Observability and Incident Response in LLM Systems by Manish Tuteja

September 10

2:00 - 2:45 pm

Table 4

Summary

AI models are powerful, but production systems aren't predictable. Deploying LLMs at scale can be maddening, yet transformative when you get it right. In this session, we'll learn how to monitor and respond to incidents where traditional observability falls short - dealing with non-deterministic outputs, semantic drift, and quality regressions that standard health checks miss. We'll explore how metrics, alerting, and incident response must be reimagined for systems that are using LLMs. You'll find these LLM observability challenges surprisingly universal and applicable to your own production systems.

Speakers

Manish Tuteja

Senior Director of Engineering @ Bill.com

Manish is Sr. Director of Engineering at BILL, where he oversees engineering operations for the Core Account Payables Product, a platform that streamlines AP automation and financial workflows for SMBs.
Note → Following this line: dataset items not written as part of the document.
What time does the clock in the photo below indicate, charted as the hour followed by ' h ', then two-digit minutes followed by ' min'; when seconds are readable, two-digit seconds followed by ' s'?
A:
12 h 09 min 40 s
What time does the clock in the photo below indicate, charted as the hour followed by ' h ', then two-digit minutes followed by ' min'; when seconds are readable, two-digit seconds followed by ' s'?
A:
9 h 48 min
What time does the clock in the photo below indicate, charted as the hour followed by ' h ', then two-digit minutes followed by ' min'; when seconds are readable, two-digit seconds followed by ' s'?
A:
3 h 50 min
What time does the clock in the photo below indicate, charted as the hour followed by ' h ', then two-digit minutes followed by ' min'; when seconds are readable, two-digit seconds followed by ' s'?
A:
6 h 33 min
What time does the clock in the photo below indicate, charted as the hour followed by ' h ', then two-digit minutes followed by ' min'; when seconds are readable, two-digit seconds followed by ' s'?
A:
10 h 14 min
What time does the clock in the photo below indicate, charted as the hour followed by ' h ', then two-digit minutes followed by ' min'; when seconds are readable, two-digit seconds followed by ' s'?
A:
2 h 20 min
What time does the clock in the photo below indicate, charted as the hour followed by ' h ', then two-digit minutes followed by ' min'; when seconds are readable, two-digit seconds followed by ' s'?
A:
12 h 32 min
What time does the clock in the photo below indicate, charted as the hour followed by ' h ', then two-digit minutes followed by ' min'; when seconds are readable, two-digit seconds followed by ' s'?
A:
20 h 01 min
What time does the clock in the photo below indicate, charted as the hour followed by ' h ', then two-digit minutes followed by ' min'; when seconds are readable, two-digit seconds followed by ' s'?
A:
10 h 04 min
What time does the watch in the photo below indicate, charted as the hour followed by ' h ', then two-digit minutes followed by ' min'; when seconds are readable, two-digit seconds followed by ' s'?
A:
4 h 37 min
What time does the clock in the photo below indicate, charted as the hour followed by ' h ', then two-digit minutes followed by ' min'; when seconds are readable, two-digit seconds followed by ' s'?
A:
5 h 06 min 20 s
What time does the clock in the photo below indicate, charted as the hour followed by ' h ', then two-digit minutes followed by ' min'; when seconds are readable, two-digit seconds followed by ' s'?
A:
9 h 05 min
During his tenure at BILL, he scaled the Accounts Payable engineering organization 10x and successfully launched key product initiatives like Procurement, Multi Entity, 1099 tax filing and AI-assisted automation features. Manish progressed through engineering management positions at BILL, leading "Leadership & Career Development" Mentorship program and multiple business initiatives along the way including migration of 80K customers to modern frontend tech stack during the company's IPO preparation, and previously served as a Software Engineer at Cisco Systems working on smart licensing solutions.